Hi all - just took the practice pat yesterday and I passed everything fine - the only thing I had to do a few times to get the technique down was the heavy bag pull. My proplem, I think, was that I was trying to do it so quickly that I was sloppy on technique but once I slowed down I got it after about 3 or 4 tries - you have 14 seconds and I think I was doing in like 7 seconds... so I have time, I should use it more. I have the actual next week and was wondering if anyone had any advice on the bag pull technique - thanks.


----------



## lofu (Feb 25, 2006)

Just do it exactly like the guy showed you when he demonstrated it. Use your own body weight and really lean into it.


----------



## usaf1199a (Nov 28, 2005)

Thats what i did at the end and it worked. Also, I was told that if you push just slightly, the bags momentum really help as well. Thanks for the advice!


----------



## lofu (Feb 25, 2006)

usaf1199a said:


> Thats what i did at the end and it worked. Also, I was told that if you push just slightly, the bags momentum really help as well. Thanks for the advice!


Yes that is true about the momentum. When I took it about a year ago, ther was a smaller female who pulled the bag back a bit and then pushed forward and pulled down, using her own body weight. It seemed to have worked for her.


----------



## Warren resident (Mar 13, 2006)

No offense but the PAT test is pretty watered down.
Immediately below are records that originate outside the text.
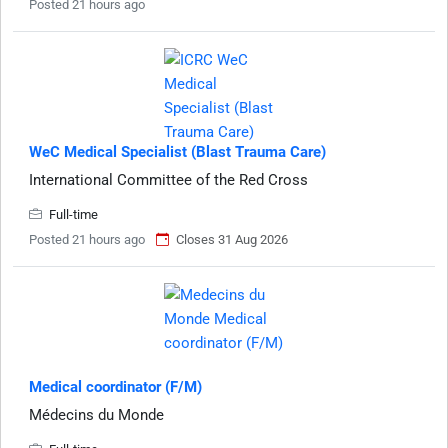
Posted 21 hours ago
WeC Medical Specialist (Blast Trauma Care)
International Committee of the Red Cross
Full-time
Posted 21 hours ago
Closes 31 Aug 2026
Medical coordinator (F/M)
Médecins du Monde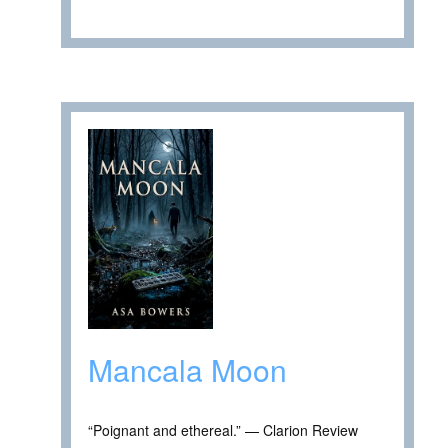
Mancala Moon
“Poignant and ethereal.” — Clarion Review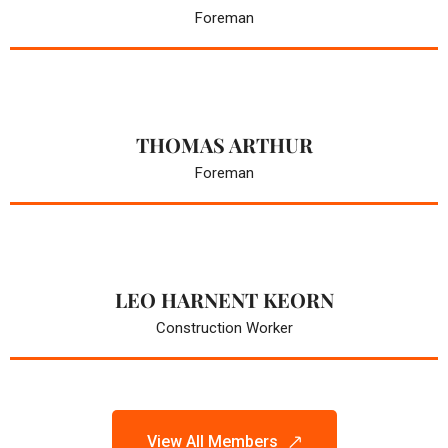
Foreman
THOMAS ARTHUR
Foreman
LEO HARNENT KEORN
Construction Worker
View All Members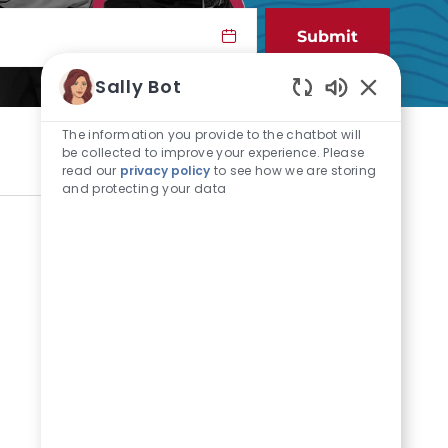
Submit
Sally Bot
Enabled Cha
The information you provide to the chatbot will
be collected to improve your experience. Please
read our
privacy policy
to see how we are storing
and protecting your data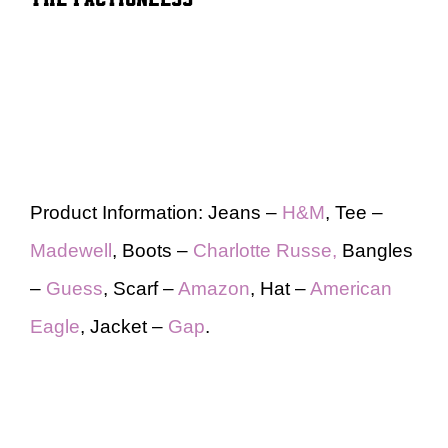
Product Information: Jeans –
H&M
, Tee –
Madewell
, Boots –
Charlotte Russe,
Bangles
–
Guess
, Scarf –
Amazon
, Hat –
American
Eagle
, Jacket –
Gap
.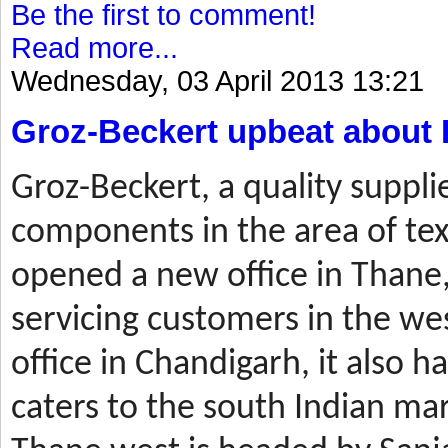
Be the first to comment!
Read more...
Wednesday, 03 April 2013 13:21
Groz-Beckert upbeat about 
Groz-Beckert, a quality suppli
components in the area of tex
opened a new office in Thane,
servicing customers in the wes
office in Chandigarh, it also ha
caters to the south Indian mar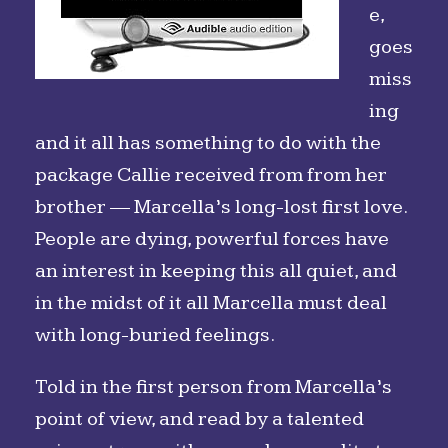
e,
goes
miss
ing
and it all has something to do with the
package Callie received from from her
brother — Marcella’s long-lost first love.
People are dying, powerful forces have
an interest in keeping this all quiet, and
in the midst of it all Marcella must deal
with long-buried feelings.
Told in the first person from Marcella’s
point of view, and read by a talented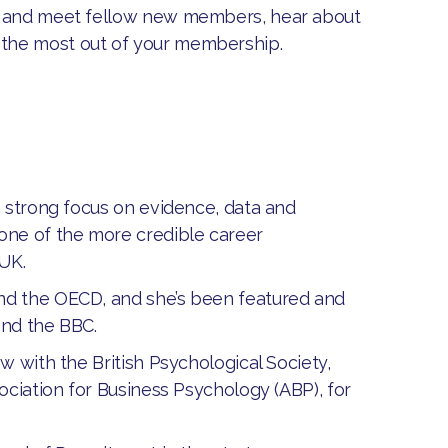
me and meet fellow new members, hear about
 the most out of your membership.
a strong focus on evidence, data and
one of the more credible career
 UK.
nd the OECD, and she’s been featured and
and the BBC.
w with the British Psychological Society,
ociation for Business Psychology (ABP), for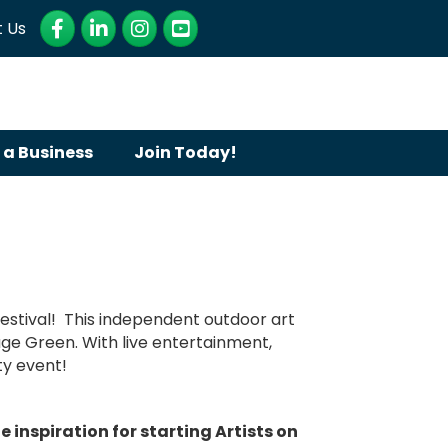
Facebook
LinkedIn
Instagram
YouTube
 Us
 a Business
Join Today!
Festival! This independent outdoor art
llage Green. With live entertainment,
ity event!
inspiration for starting Artists on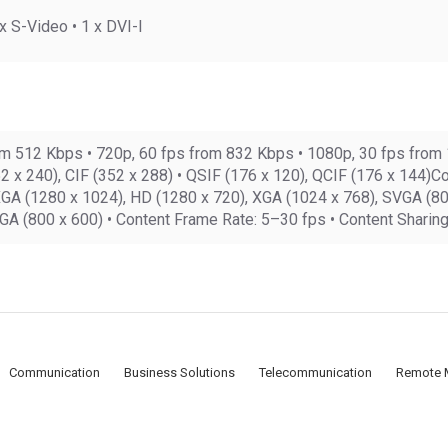
 S-Video • 1 x DVI-I
rom 512 Kbps • 720p, 60 fps from 832 Kbps • 1080p, 30 fps from
2 x 240), CIF (352 x 288) • QSIF (176 x 120), QCIF (176 x 144)C
A (1280 x 1024), HD (1280 x 720), XGA (1024 x 768), SVGA (800 
GA (800 x 600) • Content Frame Rate: 5–30 fps • Content Shari
Communication
Business Solutions
Telecommunication
Remote 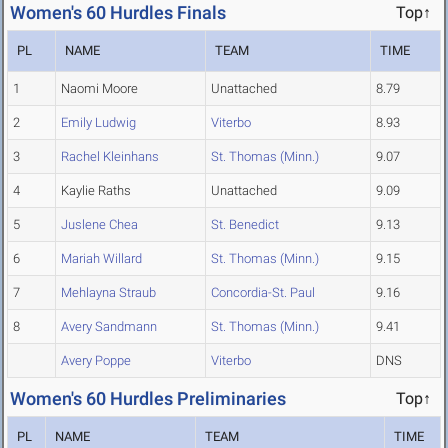
Women's 60 Hurdles Finals
Top↑
PL
NAME
TEAM
TIME
1
Naomi Moore
Unattached
8.79
2
Emily Ludwig
Viterbo
8.93
3
Rachel Kleinhans
St. Thomas (Minn.)
9.07
4
Kaylie Raths
Unattached
9.09
5
Juslene Chea
St. Benedict
9.13
6
Mariah Willard
St. Thomas (Minn.)
9.15
7
Mehlayna Straub
Concordia-St. Paul
9.16
8
Avery Sandmann
St. Thomas (Minn.)
9.41
Avery Poppe
Viterbo
DNS
Women's 60 Hurdles Preliminaries
Top↑
PL
NAME
TEAM
TIME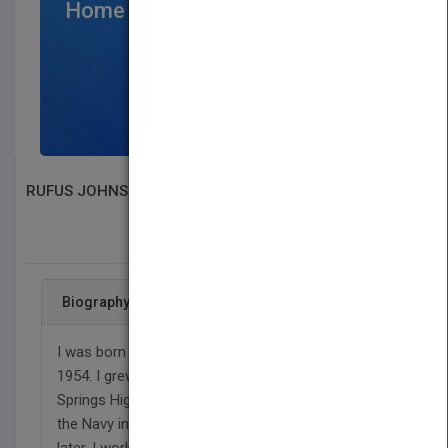
Home Page
$300
/per month
SIGN UP NOW
RUFUS JOHNSON
SEARCH BOOK PUBLISHERS
Biography
I was born in Prince George County, VA on July 28,
1954. I grew up in Richmond VA. I went to Highland
Springs High School and graduated 1974. I joined
the Navy in 1975 and left in 1977, that?s two years
later. I worked in Drywall Construction Trade for 30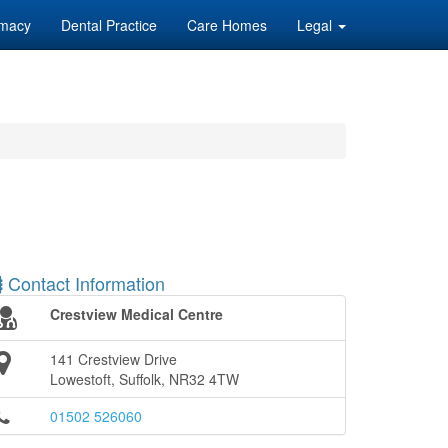
macy
Dental Practice
Care Homes
Legal
Contact Information
Crestview Medical Centre
141 Crestview Drive
Lowestoft, Suffolk, NR32 4TW
01502 526060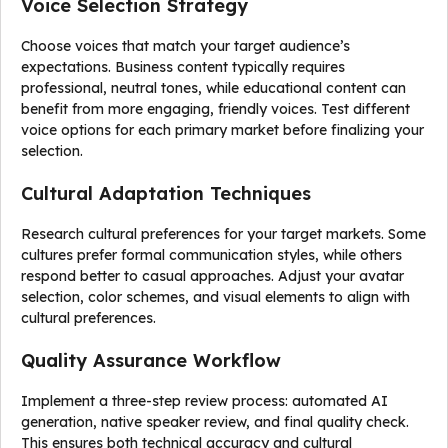
Voice Selection Strategy
Choose voices that match your target audience’s
expectations. Business content typically requires
professional, neutral tones, while educational content can
benefit from more engaging, friendly voices. Test different
voice options for each primary market before finalizing your
selection.
Cultural Adaptation Techniques
Research cultural preferences for your target markets. Some
cultures prefer formal communication styles, while others
respond better to casual approaches. Adjust your avatar
selection, color schemes, and visual elements to align with
cultural preferences.
Quality Assurance Workflow
Implement a three-step review process: automated AI
generation, native speaker review, and final quality check.
This ensures both technical accuracy and cultural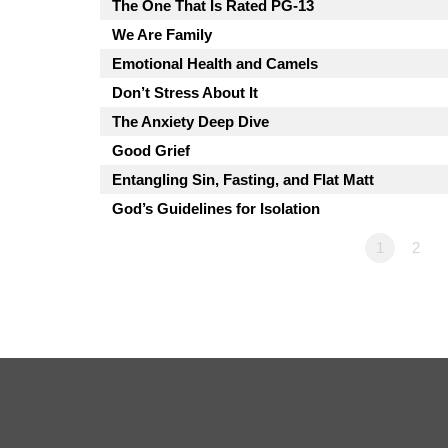
The One That Is Rated PG-13
We Are Family
Emotional Health and Camels
Don’t Stress About It
The Anxiety Deep Dive
Good Grief
Entangling Sin, Fasting, and Flat Matt
God’s Guidelines for Isolation
1
2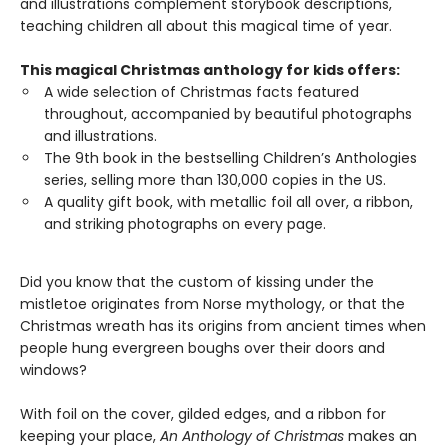
and illustrations complement storybook descriptions,
teaching children all about this magical time of year.
This magical Christmas anthology for kids offers:
A wide selection of Christmas facts featured
throughout, accompanied by beautiful photographs
and illustrations.
The 9th book in the bestselling Children’s Anthologies
series, selling more than 130,000 copies in the US.
A quality gift book, with metallic foil all over, a ribbon,
and striking photographs on every page.
Did you know that the custom of kissing under the
mistletoe originates from Norse mythology, or that the
Christmas wreath has its origins from ancient times when
people hung evergreen boughs over their doors and
windows?
With foil on the cover, gilded edges, and a ribbon for
keeping your place,
An Anthology of Christmas
makes an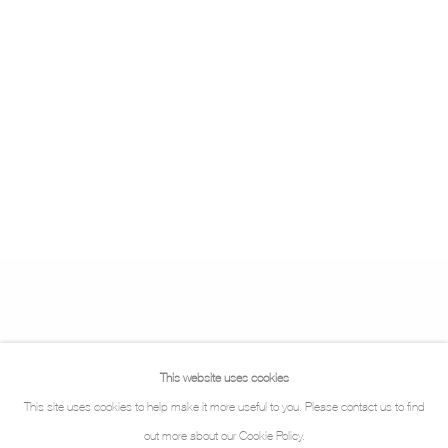
This website uses cookies
This site uses cookies to help make it more useful to you. Please contact us to find
out more about our Cookie Policy.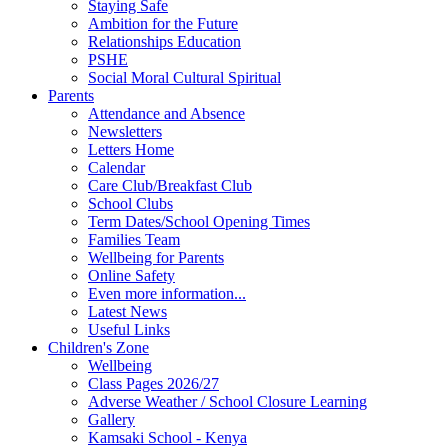
Staying Safe
Ambition for the Future
Relationships Education
PSHE
Social Moral Cultural Spiritual
Parents
Attendance and Absence
Newsletters
Letters Home
Calendar
Care Club/Breakfast Club
School Clubs
Term Dates/School Opening Times
Families Team
Wellbeing for Parents
Online Safety
Even more information...
Latest News
Useful Links
Children's Zone
Wellbeing
Class Pages 2026/27
Adverse Weather / School Closure Learning
Gallery
Kamsaki School - Kenya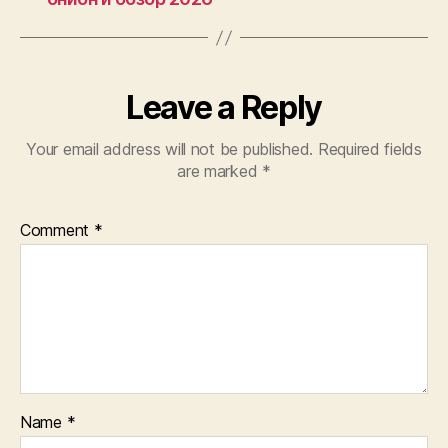
Leave a Reply
Your email address will not be published.
Required fields
are marked
*
Comment
*
Name
*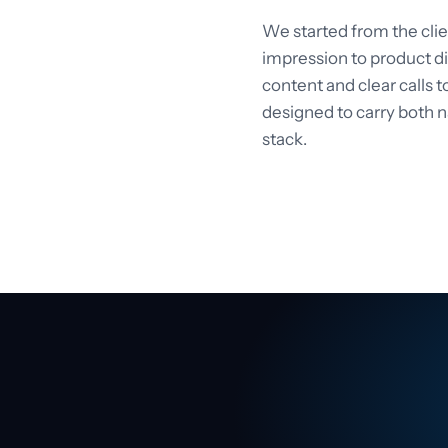
We started from the cli
impression to product di
content and clear calls to
designed to carry both n
stack.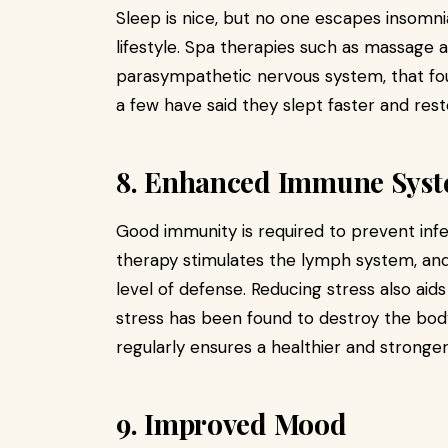
Sleep is nice, but no one escapes insomni
lifestyle. Spa therapies such as massage 
parasympathetic nervous system, that fou
a few have said they slept faster and reste
8. Enhanced Immune Sys
Good immunity is required to prevent inf
therapy stimulates the lymph system, and
level of defense. Reducing stress also a
stress has been found to destroy the body
regularly ensures a healthier and strong
9. Improved Mood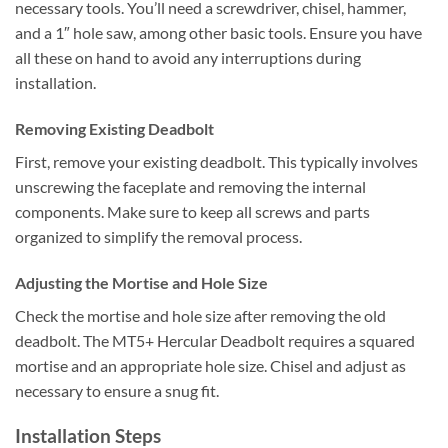
necessary tools. You’ll need a screwdriver, chisel, hammer,
and a 1″ hole saw, among other basic tools. Ensure you have
all these on hand to avoid any interruptions during
installation.
Removing Existing Deadbolt
First, remove your existing deadbolt. This typically involves
unscrewing the faceplate and removing the internal
components. Make sure to keep all screws and parts
organized to simplify the removal process.
Adjusting the Mortise and Hole Size
Check the mortise and hole size after removing the old
deadbolt. The MT5+ Hercular Deadbolt requires a squared
mortise and an appropriate hole size. Chisel and adjust as
necessary to ensure a snug fit.
Installation Steps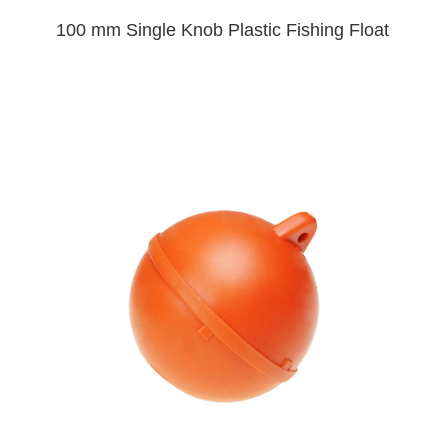
100 mm Single Knob Plastic Fishing Float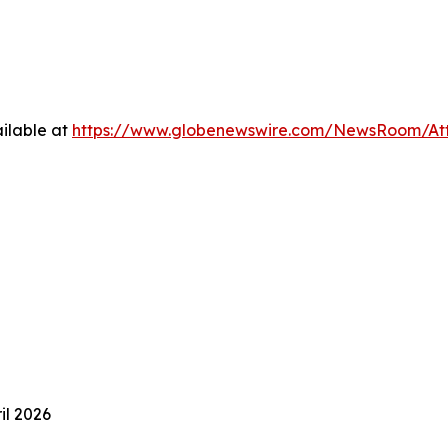
ilable at
https://www.globenewswire.com/NewsRoom/At
ril 2026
You will do fine.


----------



## JoninNH (Jan 29, 2004)

Warren resident said:


> No offense but the PAT test is pretty watered down. You will do fine.


Wow. What insight... :wm:


----------



## ShakeEmDOwn016 (Nov 2, 2002)

It's all about Physics. I pushed the bag forward and then pulled it back. Then I straddled it (don't get too excited, guys) and rode it to the ground waaay over the line. The momentum of going forward then backwards helps. One of the proctors explained that this is how to do it. 

Think of a pendulum going back and forth.


----------



## ROBOCOP1982 (Sep 4, 2002)

Push the bag forward, and then pull it back. Just dont touch the masking tape on the top.:naughty:


----------



## usaf1199a (Nov 28, 2005)

I did do fine. Thanks everyone - academy here I come


----------



## graveyardsleeper (Jan 10, 2006)

usaf1199a said:


> I did do fine. Thanks everyone - academy here I come


What academy are you headed to


----------



## usaf1199a (Nov 28, 2005)

I'll be going to Springfield (the old Agawam one). Right now it's on float status though but from what I here they might be starting May 1 although that hasn't been confirmed... I can't wait!


----------